Britain has been battered by back-to-back major storms in consecutive weekends, which flooded streets, submerged rail lines, and canceled flights. The most recent storm, Dennis, forced a group of young climate activists to cancel their first ever national conference, as CBS News reported.


“There’s a bleak irony in our being beaten back by climate change,” 15-year-old Sophia Coningham from London said in a statement released by the UK Student Climate Network via Greenpeace UK, as CBS News reported. “We are now living in an age of climate storms – where the most extreme weather of the last century is becoming the norm in this one.”

On Tuesday, CBS News reported that storm Dennis had turned deadly:

One woman is believed to have died in the flooding caused by Dennis, the second major storm to hit the United Kingdom in two weeks. Two men reportedly drowned in the ocean as high winds churned up huge waves over the weekend, and another man was killed after falling into a river in Wales, Britain’s LBC radio news reported.

The UK Student Climate Network had scheduled Sunday’s event to take place in Strattfordshire in the middle of England. However, police advised the group to cancel the event since travel to and from the event was unsafe, according to the Independent. The group said that heavy rain made the roads impassable.

“This kind of last-minute cancellation is particularly difficult for young people without the financial resources to travel across the country whenever we choose,” Conningham said, as the Independent reported. “We are now living in an age of climate storms – where the most extreme weather of the last century is becoming the norm in this one.”

“This is an emergency that’s now being felt across the world – from Staffordshire to Sri Lanka,” she added.

CBS News reported that the UK government’s Environment Agency had issued a record 634 flood warnings on Sunday alone. More than 200 flood warnings remain in place across the UK, including nine severe – or “danger to life” – warnings, as the BBC reported.

Storm Dennis slammed areas that were still recovering from last week’s storm, Ciara. Dennis hit with winds reaching 91 miles per hour. It doused England, Scotland and Wales with more than half a month’s rain in just one afternoon, as The New York Times reported.

The government released emergency funds to help people recover from the storms.

“We’ll never be able to protect every single household just because of the nature of climate change and the fact that these weather events are becoming more extreme,” British Environment Secretary George Eustice said, as CBS News reported. He added that authorities had “done everything that we can do with a significant sum of money, and there’s more to come.”

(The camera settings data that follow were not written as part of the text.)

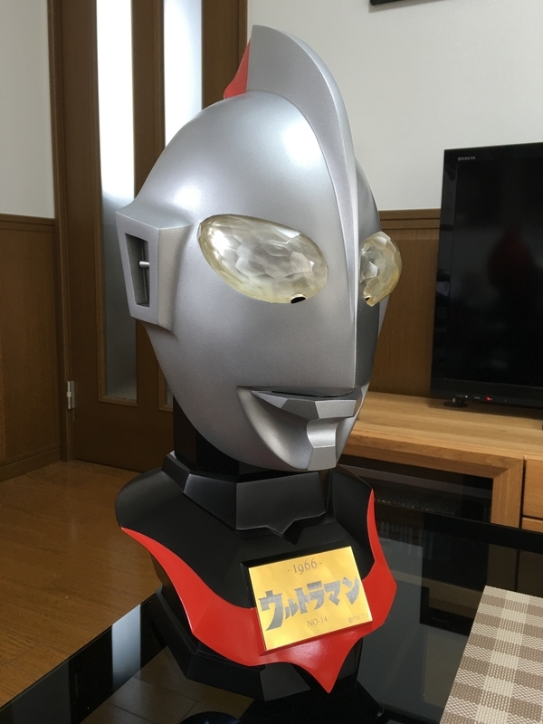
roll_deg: +0.4
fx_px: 607
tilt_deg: -7.9
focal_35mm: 29
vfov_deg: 61.7
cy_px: 362
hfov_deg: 48.2
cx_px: 272
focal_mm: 4.15
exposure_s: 1/30
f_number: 2.2
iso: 40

Michael Byrne, a climate scientist at the at the University of St. Andrews in Edinburgh told the Independent that increased precipitation is a predictable byproduct of a warming world.

“When you warm the planet, the atmosphere holds more water. In many parts of the world, including the UK, rising temperatures go hand in hand with more rain,” he said. “These storms are nothing new, going back 100 years, but, because we are now more than 1C warmer as a whole versus pre-industrial times, every degree means 7 percent more water in the atmosphere and more rain in these heavy rain events.”

“When they come, they bring more rain, 100 per cent for certain, because of climate change,” Byrnes added.

Byrnes’ statement backs the findings of a study published in Nature last summer which found that hurricanes were dropping more rain. The scientists also predicted that future warming could increase rainfall totals for the most extreme hurricanes and tropical cyclones by up to 30 percent.

As for the climate activists whose meeting was canceled because of extreme weather, the storm just provided more evidence of the urgent need for action.

“The longer we wait to take the action we need, the harder it will be, and the bigger the risk of it being too late,” Coningham said as CBS News reported.